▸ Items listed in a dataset

☆ ☆ ☆ ☆ ☆ ☆ ☆

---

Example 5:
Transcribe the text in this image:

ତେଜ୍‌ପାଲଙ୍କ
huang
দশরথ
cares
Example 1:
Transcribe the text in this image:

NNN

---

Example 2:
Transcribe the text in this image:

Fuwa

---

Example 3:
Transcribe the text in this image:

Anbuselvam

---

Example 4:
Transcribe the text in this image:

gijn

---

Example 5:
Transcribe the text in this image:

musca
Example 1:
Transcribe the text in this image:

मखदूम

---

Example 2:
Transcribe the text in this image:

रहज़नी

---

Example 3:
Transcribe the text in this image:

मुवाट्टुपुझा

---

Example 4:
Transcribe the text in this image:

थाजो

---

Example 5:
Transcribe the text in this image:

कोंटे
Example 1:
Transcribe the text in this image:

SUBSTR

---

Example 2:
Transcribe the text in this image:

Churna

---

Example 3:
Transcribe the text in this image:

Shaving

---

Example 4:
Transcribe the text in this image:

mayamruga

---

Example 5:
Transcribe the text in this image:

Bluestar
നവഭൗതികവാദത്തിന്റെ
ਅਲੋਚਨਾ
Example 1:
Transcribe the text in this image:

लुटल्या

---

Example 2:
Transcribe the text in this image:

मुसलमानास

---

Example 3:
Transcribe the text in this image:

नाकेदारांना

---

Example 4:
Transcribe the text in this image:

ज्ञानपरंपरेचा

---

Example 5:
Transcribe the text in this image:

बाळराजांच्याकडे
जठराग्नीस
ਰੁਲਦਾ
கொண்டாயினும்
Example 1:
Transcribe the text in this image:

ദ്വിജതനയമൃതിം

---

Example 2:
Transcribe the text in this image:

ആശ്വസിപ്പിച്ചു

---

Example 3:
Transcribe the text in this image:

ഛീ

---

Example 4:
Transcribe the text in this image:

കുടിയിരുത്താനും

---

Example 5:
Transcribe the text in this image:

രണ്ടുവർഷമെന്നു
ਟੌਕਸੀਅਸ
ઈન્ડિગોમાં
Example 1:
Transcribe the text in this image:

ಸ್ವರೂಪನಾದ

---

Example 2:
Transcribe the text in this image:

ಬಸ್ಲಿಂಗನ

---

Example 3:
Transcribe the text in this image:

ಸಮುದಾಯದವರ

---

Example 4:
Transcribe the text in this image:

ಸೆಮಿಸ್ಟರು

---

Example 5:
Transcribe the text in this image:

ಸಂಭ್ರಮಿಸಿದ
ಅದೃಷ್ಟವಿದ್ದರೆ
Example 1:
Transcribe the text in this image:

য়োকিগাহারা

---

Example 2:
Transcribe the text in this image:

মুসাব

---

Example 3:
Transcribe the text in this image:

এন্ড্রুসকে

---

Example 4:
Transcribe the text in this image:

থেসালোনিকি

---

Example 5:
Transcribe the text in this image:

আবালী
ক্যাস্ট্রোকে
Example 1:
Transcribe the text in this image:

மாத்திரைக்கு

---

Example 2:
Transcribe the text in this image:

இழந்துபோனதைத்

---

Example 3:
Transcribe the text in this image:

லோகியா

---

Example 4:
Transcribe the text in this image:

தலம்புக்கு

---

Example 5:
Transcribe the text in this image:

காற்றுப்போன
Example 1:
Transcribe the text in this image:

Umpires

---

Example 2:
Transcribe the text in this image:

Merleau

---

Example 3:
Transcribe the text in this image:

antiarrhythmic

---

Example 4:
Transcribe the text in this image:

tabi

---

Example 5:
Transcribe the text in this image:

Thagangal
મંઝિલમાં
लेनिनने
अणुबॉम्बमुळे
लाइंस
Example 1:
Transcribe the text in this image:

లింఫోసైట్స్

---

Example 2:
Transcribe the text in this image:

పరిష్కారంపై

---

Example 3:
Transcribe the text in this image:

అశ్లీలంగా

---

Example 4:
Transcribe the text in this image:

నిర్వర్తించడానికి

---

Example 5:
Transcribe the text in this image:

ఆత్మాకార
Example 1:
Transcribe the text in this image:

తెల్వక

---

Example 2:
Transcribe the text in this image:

☆ ☆ ☆ ☆ ☆ ☆ ☆

▸ What the exercise asks
Whatever lines appear above, reproduce every one of them exactly.

▸ Answer box
---

Example 5:
Transcribe the text in this image:

ତେଜ୍‌ପାଲଙ୍କ
huang
দশরথ
cares
Example 1:
Transcribe the text in this image:

NNN

---

Example 2:
Transcribe the text in this image:

Fuwa

---

Example 3:
Transcribe the text in this image:

Anbuselvam

---

Example 4:
Transcribe the text in this image:

gijn

---

Example 5:
Transcribe the text in this image:

musca
Example 1:
Transcribe the text in this image:

मखदूम

---

Example 2:
Transcribe the text in this image:

रहज़नी

---

Example 3:
Transcribe the text in this image:

मुवाट्टुपुझा

---

Example 4:
Transcribe the text in this image:

थाजो

---

Example 5:
Transcribe the text in this image:

कोंटे
Example 1:
Transcribe the text in this image:

SUBSTR

---

Example 2:
Transcribe the text in this image:

Churna

---

Example 3:
Transcribe the text in this image:

Shaving

---

Example 4:
Transcribe the text in this image:

mayamruga

---

Example 5:
Transcribe the text in this image:

Bluestar
നവഭൗതികവാദത്തിന്റെ
ਅਲੋਚਨਾ
Example 1:
Transcribe the text in this image:

लुटल्या

---

Example 2:
Transcribe the text in this image:

मुसलमानास

---

Example 3:
Transcribe the text in this image:

नाकेदारांना

---

Example 4:
Transcribe the text in this image:

ज्ञानपरंपरेचा

---

Example 5:
Transcribe the text in this image:

बाळराजांच्याकडे
जठराग्नीस
ਰੁਲਦਾ
கொண்டாயினும்
Example 1:
Transcribe the text in this image:

ദ്വിജതനയമൃതിം

---

Example 2:
Transcribe the text in this image:

ആശ്വസിപ്പിച്ചു

---

Example 3:
Transcribe the text in this image:

ഛീ

---

Example 4:
Transcribe the text in this image:

കുടിയിരുത്താനും

---

Example 5:
Transcribe the text in this image:

രണ്ടുവർഷമെന്നു
ਟੌਕਸੀਅਸ
ઈન્ડિગોમાં
Example 1:
Transcribe the text in this image:

ಸ್ವರೂಪನಾದ

---

Example 2:
Transcribe the text in this image:

ಬಸ್ಲಿಂಗನ

---

Example 3:
Transcribe the text in this image:

ಸಮುದಾಯದವರ

---

Example 4:
Transcribe the text in this image:

ಸೆಮಿಸ್ಟರು

---

Example 5:
Transcribe the text in this image:

ಸಂಭ್ರಮಿಸಿದ
ಅದೃಷ್ಟವಿದ್ದರೆ
Example 1:
Transcribe the text in this image:

য়োকিগাহারা

---

Example 2:
Transcribe the text in this image:

মুসাব

---

Example 3:
Transcribe the text in this image:

এন্ড্রুসকে

---

Example 4:
Transcribe the text in this image:

থেসালোনিকি

---

Example 5:
Transcribe the text in this image:

আবালী
ক্যাস্ট্রোকে
Example 1:
Transcribe the text in this image:

மாத்திரைக்கு

---

Example 2:
Transcribe the text in this image:

இழந்துபோனதைத்

---

Example 3:
Transcribe the text in this image:

லோகியா

---

Example 4:
Transcribe the text in this image:

தலம்புக்கு

---

Example 5:
Transcribe the text in this image:

காற்றுப்போன
Example 1:
Transcribe the text in this image:

Umpires

---

Example 2:
Transcribe the text in this image:

Merleau

---

Example 3:
Transcribe the text in this image:

antiarrhythmic

---

Example 4:
Transcribe the text in this image:

tabi

---

Example 5:
Transcribe the text in this image:

Thagangal
મંઝિલમાં
लेनिनने
अणुबॉम्बमुळे
लाइंस
Example 1:
Transcribe the text in this image:

లింఫోసైట్స్

---

Example 2:
Transcribe the text in this image:

పరిష్కారంపై

---

Example 3:
Transcribe the text in this image:

అశ్లీలంగా

---

Example 4:
Transcribe the text in this image:

నిర్వర్తించడానికి

---

Example 5:
Transcribe the text in this image:

ఆత్మాకార
Example 1:
Transcribe the text in this image:

తెల్వక

---

Example 2:
Transcribe the text in this image:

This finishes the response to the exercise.